As Africa rises, is poverty changing?
A girl selling apples by the roadside waits for customers. Image: REUTERS/Finbarr O'Reilly
Static poverty measures fail to distinguish between an individual who has been in poverty all her life, and another who happens to have had a small misfortune for the year the measurement was carried out. But these distinctions matter. The forces that conspire to condemn some individuals to remain stuck in poverty for years are generally somewhat different from those that randomly drag them down for a brief period. The latter group may need only some temporary relief – perhaps only some short-term employment insurance till they get the next job – while the former would need also longer-term interventions aimed at breaking the persistence of poverty. Indeed, the longer people spend in poverty, the lesser tends to be their chance of exiting it. As Africa rose, has its poverty remained mainly chronic, or has it become a more transient state of affairs?
Researchers interested in understanding poverty dynamics in Africa now have access to an emerging collection of nationally representative panel surveys (see, for example, Living Standards Measurement Study–Integrated Surveys on Agriculture). This is a vast improvement over the situation just a decade ago. However, data coverage remains low – only seven countries– and the time period spanned is limited to 2-4 years. So, what to do to get a picture of poverty dynamics for most of SSA, and over a longer time period?
In a background paper for the recent Poverty in a Rising Africa report, we construct synthetic panels instead from available cross sectional household surveys, which have been proven to perform well when validated against data from actual panels (for details see our earlier blog). These synthetic panels are much more widely available and span longer time periods; they also enable a more systematic application of the same methodology across countries, which improves comparability. A similar approach has been applied recently for countries in the Latin America and Middle East and North Africa regions.

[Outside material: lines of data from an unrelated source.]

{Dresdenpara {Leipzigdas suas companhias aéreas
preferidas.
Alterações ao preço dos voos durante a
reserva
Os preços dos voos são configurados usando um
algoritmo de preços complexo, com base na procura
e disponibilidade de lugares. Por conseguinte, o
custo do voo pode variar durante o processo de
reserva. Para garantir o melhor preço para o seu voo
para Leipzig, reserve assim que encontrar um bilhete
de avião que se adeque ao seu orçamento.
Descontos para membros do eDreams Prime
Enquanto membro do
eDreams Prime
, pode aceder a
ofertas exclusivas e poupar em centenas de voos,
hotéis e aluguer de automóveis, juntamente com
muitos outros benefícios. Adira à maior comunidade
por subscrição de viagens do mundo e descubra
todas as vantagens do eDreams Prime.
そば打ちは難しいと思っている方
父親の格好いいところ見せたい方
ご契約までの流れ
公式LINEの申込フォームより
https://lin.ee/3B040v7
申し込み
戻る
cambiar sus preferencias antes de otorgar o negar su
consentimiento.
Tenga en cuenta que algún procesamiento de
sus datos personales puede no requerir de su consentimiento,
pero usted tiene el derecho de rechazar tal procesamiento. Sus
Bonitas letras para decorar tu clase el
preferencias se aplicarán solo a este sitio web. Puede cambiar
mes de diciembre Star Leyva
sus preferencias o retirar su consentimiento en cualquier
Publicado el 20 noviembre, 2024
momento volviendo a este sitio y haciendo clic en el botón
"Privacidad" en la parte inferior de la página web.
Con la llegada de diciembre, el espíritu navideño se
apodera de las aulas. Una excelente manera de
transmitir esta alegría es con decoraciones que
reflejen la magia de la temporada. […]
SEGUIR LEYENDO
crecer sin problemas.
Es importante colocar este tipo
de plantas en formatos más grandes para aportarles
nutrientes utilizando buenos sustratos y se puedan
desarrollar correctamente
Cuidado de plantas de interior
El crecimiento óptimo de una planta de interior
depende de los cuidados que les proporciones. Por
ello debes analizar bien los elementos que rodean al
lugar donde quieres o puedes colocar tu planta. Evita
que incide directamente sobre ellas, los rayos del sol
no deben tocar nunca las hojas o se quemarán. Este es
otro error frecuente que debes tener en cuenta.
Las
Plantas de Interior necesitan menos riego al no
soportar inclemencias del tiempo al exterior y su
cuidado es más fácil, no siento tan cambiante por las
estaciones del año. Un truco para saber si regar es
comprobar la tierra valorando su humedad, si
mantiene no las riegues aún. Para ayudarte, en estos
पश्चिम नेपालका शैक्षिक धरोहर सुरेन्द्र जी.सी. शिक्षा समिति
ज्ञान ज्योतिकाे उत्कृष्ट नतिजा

Here, synthetic panels were constructed for 21 countries with at least two comparable surveys accounting for 66% of the SSA population and spanning on average six years. Each country’s poverty rate - using the $1.90 per day in 2011 purchasing power parity (PPP) dollars – was subsequently decomposed into four components: 1) chronically poor (households that were poor in both periods), 2) downwardly mobile (households that fell into poverty in the second period), 3) upwardly mobile (fraction of households which were poor in the first period but not in the second) and 4) the non-poor (households that were never poor). Two important insights emerge (figure 1):
First, on average about 35% of Africans are chronically poor (i.e., poor in both periods). Another 25% are transiently poor (i.e., poor in either one of the two periods) with 11% experiencing downward mobility, and 14% upward mobility in period two. Put differently, among those who were poor in either one of the two periods considered (i.e. 60% of the population or around 250 million people in our estimation sample), 58% (or around 145 million people) were chronically poor (= 35/60).Second, countries that are similar in terms of poverty rates may be dissimilar in terms of poverty dynamics. For instance, Burkina Faso and Sierra Leone both show poverty rates of about 55%, but the share of chronically poor people is larger in Burkina Faso. Also, in some of the countries that appear to have had success in reducing poverty, a large share of the poor are chronically poor. Botswana, for example, has poverty rates that are among the lowest in the region, but almost all of its poor are chronically so (for more details see the Poverty in a Rising Africa report).Chronic poverty thus remains widespread in Africa, underscoring the continued need for structural interventions. But, an important part of Africa’s population (one quarter) is also hovering around the poverty line (switching and an out of it over time), pointing to the increasingimportance of effective safety nets (which are also important to help the chronic poor, say, through enabling them to adopt more risky but possibly more remunerative portfolios and technologies). Having a good grip on poverty dynamics also offers additional insights into how best to target chronic and transient poor. In the absence of long running national panels, the synthetic panel approach applied here can already provide important insights for developing and targeting the appropriate interventions.